GOAL OF THE EXERCISE: When you write the records again, keep every line exactly as it was.

SUPPLIED RECORDS: Begin

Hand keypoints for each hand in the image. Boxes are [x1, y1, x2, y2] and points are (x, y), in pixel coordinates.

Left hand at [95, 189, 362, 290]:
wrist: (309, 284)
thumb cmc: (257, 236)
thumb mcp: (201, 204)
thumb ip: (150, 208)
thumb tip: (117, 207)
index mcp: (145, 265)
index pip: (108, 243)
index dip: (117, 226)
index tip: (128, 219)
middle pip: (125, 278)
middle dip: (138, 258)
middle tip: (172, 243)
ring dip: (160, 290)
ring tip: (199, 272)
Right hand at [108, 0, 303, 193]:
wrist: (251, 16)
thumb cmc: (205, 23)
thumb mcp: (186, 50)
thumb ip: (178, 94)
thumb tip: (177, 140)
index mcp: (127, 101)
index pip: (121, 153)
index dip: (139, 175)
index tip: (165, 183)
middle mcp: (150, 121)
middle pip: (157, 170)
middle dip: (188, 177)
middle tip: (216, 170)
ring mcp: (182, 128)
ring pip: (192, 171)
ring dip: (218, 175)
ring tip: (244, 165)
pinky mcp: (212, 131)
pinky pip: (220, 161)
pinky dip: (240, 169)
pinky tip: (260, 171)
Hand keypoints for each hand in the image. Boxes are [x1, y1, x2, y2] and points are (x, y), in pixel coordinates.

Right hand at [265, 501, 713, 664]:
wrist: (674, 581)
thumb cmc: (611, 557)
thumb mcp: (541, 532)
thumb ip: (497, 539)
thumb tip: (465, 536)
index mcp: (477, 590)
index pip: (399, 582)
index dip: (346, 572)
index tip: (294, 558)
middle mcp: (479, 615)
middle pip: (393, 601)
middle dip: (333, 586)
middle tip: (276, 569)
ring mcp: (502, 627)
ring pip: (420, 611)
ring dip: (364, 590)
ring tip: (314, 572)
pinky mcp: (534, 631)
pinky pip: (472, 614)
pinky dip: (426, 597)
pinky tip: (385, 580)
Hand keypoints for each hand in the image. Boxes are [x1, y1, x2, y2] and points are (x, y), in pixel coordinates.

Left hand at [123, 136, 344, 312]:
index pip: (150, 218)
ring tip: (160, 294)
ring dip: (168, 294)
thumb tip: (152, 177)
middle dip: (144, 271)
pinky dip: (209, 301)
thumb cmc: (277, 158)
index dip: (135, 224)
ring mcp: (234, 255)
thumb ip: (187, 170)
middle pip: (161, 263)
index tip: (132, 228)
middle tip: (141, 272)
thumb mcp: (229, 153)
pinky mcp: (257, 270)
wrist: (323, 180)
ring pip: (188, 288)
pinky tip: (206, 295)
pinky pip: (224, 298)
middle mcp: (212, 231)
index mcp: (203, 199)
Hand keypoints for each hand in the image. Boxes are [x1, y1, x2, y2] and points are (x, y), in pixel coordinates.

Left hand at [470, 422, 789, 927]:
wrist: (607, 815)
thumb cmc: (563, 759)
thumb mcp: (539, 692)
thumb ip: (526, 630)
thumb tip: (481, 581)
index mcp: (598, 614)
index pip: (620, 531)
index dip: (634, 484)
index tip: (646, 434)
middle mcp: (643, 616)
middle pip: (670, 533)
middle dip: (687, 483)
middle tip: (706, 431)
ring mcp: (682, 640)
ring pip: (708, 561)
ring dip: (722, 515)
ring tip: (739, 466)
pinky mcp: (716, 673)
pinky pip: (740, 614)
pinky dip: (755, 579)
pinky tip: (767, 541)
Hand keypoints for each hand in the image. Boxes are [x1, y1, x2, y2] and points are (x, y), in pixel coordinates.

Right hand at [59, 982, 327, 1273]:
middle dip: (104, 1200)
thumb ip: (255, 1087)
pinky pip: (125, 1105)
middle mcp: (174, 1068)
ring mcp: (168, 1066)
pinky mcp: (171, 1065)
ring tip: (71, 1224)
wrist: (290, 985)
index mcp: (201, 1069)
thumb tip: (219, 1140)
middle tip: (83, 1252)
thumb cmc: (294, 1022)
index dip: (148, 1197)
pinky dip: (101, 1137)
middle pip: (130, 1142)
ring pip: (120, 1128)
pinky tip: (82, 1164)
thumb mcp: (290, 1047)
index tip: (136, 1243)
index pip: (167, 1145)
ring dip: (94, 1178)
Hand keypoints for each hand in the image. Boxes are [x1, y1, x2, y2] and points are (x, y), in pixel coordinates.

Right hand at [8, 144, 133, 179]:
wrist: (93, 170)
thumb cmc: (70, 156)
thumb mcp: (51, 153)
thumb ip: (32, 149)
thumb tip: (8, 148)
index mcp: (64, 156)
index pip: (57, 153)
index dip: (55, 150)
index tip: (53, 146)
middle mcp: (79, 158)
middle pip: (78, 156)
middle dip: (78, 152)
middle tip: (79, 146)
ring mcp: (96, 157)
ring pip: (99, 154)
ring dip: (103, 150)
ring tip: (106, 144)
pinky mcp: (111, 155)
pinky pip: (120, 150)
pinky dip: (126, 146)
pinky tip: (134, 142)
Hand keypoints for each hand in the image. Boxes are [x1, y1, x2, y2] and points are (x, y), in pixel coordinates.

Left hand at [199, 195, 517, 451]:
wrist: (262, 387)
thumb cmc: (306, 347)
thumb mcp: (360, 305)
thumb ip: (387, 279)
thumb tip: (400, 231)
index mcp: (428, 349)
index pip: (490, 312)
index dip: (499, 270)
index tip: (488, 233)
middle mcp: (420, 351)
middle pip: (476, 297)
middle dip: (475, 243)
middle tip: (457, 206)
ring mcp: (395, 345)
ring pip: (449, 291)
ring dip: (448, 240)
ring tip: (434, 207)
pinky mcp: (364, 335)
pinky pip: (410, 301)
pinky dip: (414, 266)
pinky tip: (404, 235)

SUPPLIED RECORDS: End

SOLUTION FOR THIS TASK:
Hand keypoints for each hand in the image. Boxes are [x1, y1, x2, y2] and points are (x, y), in pixel coordinates.

Left hand at [95, 189, 362, 290]:
wrist: (309, 284)
thumb cmc: (257, 236)
thumb mcp: (201, 204)
thumb ip: (150, 208)
thumb tip: (117, 207)
index mcp: (145, 265)
index pip: (108, 243)
index dip: (117, 226)
index tip: (128, 219)
middle pip: (125, 278)
middle dip: (138, 258)
middle tip: (172, 243)
ring dip: (160, 290)
ring tip: (199, 272)
Right hand at [108, 0, 303, 193]:
wrist: (251, 16)
thumb cmc: (205, 23)
thumb mcp: (186, 50)
thumb ip: (178, 94)
thumb tip: (177, 140)
index mcp: (127, 101)
index pip: (121, 153)
index dip: (139, 175)
index tip: (165, 183)
middle mcp: (150, 121)
middle pip: (157, 170)
middle dip: (188, 177)
middle tip: (216, 170)
ring mcp: (182, 128)
ring pip: (192, 171)
ring dip: (218, 175)
ring tip: (244, 165)
pinky mcp: (212, 131)
pinky pip: (220, 161)
pinky dip: (240, 169)
pinky tip: (260, 171)
Hand keypoints for each hand in the image. Boxes are [x1, y1, x2, y2] and points are (x, y), in pixel coordinates.

Right hand at [265, 501, 713, 664]:
wrist: (674, 581)
thumb cmc: (611, 557)
thumb mcp: (541, 532)
thumb ip: (497, 539)
thumb tip: (465, 536)
index mcp: (477, 590)
index pip: (399, 582)
index dip: (346, 572)
index tip: (294, 558)
middle mcp: (479, 615)
middle pip: (393, 601)
middle dip: (333, 586)
middle tip: (276, 569)
ring mcp: (502, 627)
ring pip: (420, 611)
ring dip: (364, 590)
ring tip: (314, 572)
pinky mcp: (534, 631)
pinky pip: (472, 614)
pinky dip: (426, 597)
pinky tip: (385, 580)
Hand keypoints for each hand in the image. Boxes are [x1, y1, x2, y2] and points are (x, y), in pixel coordinates.

Left hand at [123, 136, 344, 312]:
index pip: (150, 218)
ring tip: (160, 294)
ring dip: (168, 294)
thumb tip: (152, 177)
middle dip: (144, 271)
pinky dip: (209, 301)
thumb cmc: (277, 158)
index dip: (135, 224)
ring mcp: (234, 255)
thumb ip: (187, 170)
middle pip: (161, 263)
index tip: (132, 228)
middle tip: (141, 272)
thumb mcp: (229, 153)
pinky mcp: (257, 270)
wrist: (323, 180)
ring pip: (188, 288)
pinky tip: (206, 295)
pinky pip: (224, 298)
middle mcp: (212, 231)
index mcp: (203, 199)
Hand keypoints for each hand in the image. Boxes are [x1, y1, x2, y2] and points are (x, y), in pixel coordinates.

Left hand at [470, 422, 789, 927]:
wrist: (607, 815)
thumb cmc: (563, 759)
thumb mcp: (539, 692)
thumb ip: (526, 630)
thumb tip: (481, 581)
index mcp: (598, 614)
index pip: (620, 531)
index dip: (634, 484)
index tip: (646, 434)
middle mcp: (643, 616)
middle pip: (670, 533)
middle dip: (687, 483)
middle tip: (706, 431)
ring mcp: (682, 640)
ring pip: (708, 561)
ring dip: (722, 515)
ring tip: (739, 466)
pinky mcp: (716, 673)
pinky pip: (740, 614)
pinky dip: (755, 579)
pinky tip: (767, 541)
Hand keypoints for each hand in the image. Boxes are [x1, y1, x2, y2] and points are (x, y), in pixel coordinates.

Right hand at [59, 982, 327, 1273]:
middle dip: (104, 1200)
thumb ip: (255, 1087)
pinky pip: (125, 1105)
middle mcp: (174, 1068)
ring mcp: (168, 1066)
pinky mcp: (171, 1065)
ring tip: (71, 1224)
wrist: (290, 985)
index mcp: (201, 1069)
thumb tip: (219, 1140)
middle tip: (83, 1252)
thumb cmc: (294, 1022)
index dip: (148, 1197)
pinky dip: (101, 1137)
middle pip: (130, 1142)
ring pip: (120, 1128)
pinky tip: (82, 1164)
thumb mcp: (290, 1047)
index tip: (136, 1243)
index pip: (167, 1145)
ring dip: (94, 1178)
Hand keypoints for each hand in the image. Boxes are [x1, y1, x2, y2] and points are (x, y), in pixel coordinates.

Right hand at [8, 144, 133, 179]:
wrist: (93, 170)
thumb cmc: (70, 156)
thumb mcp: (51, 153)
thumb ip: (32, 149)
thumb tip: (8, 148)
index mcp: (64, 156)
index pip: (57, 153)
index dip: (55, 150)
index tip: (53, 146)
middle mcp: (79, 158)
middle pip: (78, 156)
middle dip: (78, 152)
middle tip: (79, 146)
ring mcp: (96, 157)
ring pip: (99, 154)
ring dip: (103, 150)
ring tip: (106, 144)
pinky mcp: (111, 155)
pinky pip: (120, 150)
pinky dip: (126, 146)
pinky tip: (134, 142)
Hand keypoints for each hand in the image. Boxes are [x1, y1, x2, y2] and points are (x, y), in pixel coordinates.

Left hand at [199, 195, 517, 451]:
wrist: (262, 387)
thumb cmc: (306, 347)
thumb mcp: (360, 305)
thumb ip: (387, 279)
thumb tip: (400, 231)
index mcp: (428, 349)
index pip: (490, 312)
index dip: (499, 270)
index tip: (488, 233)
middle mcp: (420, 351)
middle pip: (476, 297)
middle dip: (475, 243)
middle tip: (457, 206)
ring mcp: (395, 345)
ring pip: (449, 291)
ring dip: (448, 240)
ring tip: (434, 207)
pinky mcp: (364, 335)
pinky pip: (410, 301)
pinky dip: (414, 266)
pinky tip: (404, 235)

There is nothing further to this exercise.